[[ INFORMATION SHOWN open ]]

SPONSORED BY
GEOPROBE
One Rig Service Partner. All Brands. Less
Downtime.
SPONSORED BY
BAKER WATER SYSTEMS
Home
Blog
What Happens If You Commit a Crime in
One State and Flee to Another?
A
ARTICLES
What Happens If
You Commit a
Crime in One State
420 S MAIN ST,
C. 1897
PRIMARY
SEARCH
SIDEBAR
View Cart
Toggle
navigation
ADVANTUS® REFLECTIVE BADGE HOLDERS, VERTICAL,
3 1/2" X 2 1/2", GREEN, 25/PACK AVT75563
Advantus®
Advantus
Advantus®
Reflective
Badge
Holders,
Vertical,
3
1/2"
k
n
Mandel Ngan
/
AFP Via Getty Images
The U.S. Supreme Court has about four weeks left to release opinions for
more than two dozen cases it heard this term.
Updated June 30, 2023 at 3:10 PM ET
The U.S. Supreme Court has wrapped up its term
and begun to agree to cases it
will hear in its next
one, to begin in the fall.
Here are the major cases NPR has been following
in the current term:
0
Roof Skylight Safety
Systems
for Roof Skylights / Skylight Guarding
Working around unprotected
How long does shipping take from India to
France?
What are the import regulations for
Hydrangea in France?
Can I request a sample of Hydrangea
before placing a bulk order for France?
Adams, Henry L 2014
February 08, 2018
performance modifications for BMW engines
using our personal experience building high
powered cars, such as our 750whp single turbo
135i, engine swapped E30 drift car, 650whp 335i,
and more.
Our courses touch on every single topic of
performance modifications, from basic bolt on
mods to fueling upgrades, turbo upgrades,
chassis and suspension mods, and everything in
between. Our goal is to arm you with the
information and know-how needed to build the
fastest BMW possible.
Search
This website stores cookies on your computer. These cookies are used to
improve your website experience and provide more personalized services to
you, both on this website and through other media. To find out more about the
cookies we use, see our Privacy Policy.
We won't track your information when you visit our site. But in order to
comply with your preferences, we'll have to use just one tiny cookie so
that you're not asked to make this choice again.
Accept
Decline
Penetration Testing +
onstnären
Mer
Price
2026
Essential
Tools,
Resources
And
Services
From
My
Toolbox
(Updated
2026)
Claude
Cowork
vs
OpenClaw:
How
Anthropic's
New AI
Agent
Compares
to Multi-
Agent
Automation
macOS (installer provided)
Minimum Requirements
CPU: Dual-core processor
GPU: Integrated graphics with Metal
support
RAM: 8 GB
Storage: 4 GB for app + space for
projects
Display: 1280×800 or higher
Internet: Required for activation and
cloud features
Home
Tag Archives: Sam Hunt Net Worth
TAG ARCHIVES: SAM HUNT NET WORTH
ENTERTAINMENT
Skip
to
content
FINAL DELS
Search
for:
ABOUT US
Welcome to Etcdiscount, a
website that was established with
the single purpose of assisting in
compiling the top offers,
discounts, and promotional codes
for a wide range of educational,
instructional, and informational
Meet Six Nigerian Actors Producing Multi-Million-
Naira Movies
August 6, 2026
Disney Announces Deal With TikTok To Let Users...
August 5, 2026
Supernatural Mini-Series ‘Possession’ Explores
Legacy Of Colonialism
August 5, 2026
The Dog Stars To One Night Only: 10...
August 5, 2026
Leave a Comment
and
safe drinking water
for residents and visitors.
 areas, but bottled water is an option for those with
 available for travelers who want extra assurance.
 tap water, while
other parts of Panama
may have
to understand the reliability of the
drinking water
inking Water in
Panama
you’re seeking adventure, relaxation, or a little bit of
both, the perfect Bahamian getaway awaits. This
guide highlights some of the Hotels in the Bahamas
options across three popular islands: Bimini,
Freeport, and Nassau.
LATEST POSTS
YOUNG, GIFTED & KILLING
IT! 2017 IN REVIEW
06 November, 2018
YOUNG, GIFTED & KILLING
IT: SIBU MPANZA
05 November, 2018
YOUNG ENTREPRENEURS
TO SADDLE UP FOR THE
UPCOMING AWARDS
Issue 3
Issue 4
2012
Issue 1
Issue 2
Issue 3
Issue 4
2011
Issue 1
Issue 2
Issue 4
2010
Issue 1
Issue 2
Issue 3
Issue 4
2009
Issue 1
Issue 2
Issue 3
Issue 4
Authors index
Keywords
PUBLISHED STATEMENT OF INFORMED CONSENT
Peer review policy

[[ INFORMATION SHOWN closed ]]

(WHAT IS REQUIRED) What is needed is a word-for-word restatement of every line from the one with "areas, but bottled" to the end of the entries above.

(RESULT OF THE EXERCISE)
 areas, but bottled water is an option for those with
 available for travelers who want extra assurance.
 tap water, while
other parts of Panama
may have
to understand the reliability of the
drinking water
inking Water in
Panama
you’re seeking adventure, relaxation, or a little bit of
both, the perfect Bahamian getaway awaits. This
guide highlights some of the Hotels in the Bahamas
options across three popular islands: Bimini,
Freeport, and Nassau.
LATEST POSTS
YOUNG, GIFTED & KILLING
IT! 2017 IN REVIEW
06 November, 2018
YOUNG, GIFTED & KILLING
IT: SIBU MPANZA
05 November, 2018
YOUNG ENTREPRENEURS
TO SADDLE UP FOR THE
UPCOMING AWARDS
Issue 3
Issue 4
2012
Issue 1
Issue 2
Issue 3
Issue 4
2011
Issue 1
Issue 2
Issue 4
2010
Issue 1
Issue 2
Issue 3
Issue 4
2009
Issue 1
Issue 2
Issue 3
Issue 4
Authors index
Keywords
PUBLISHED STATEMENT OF INFORMED CONSENT
Peer review policy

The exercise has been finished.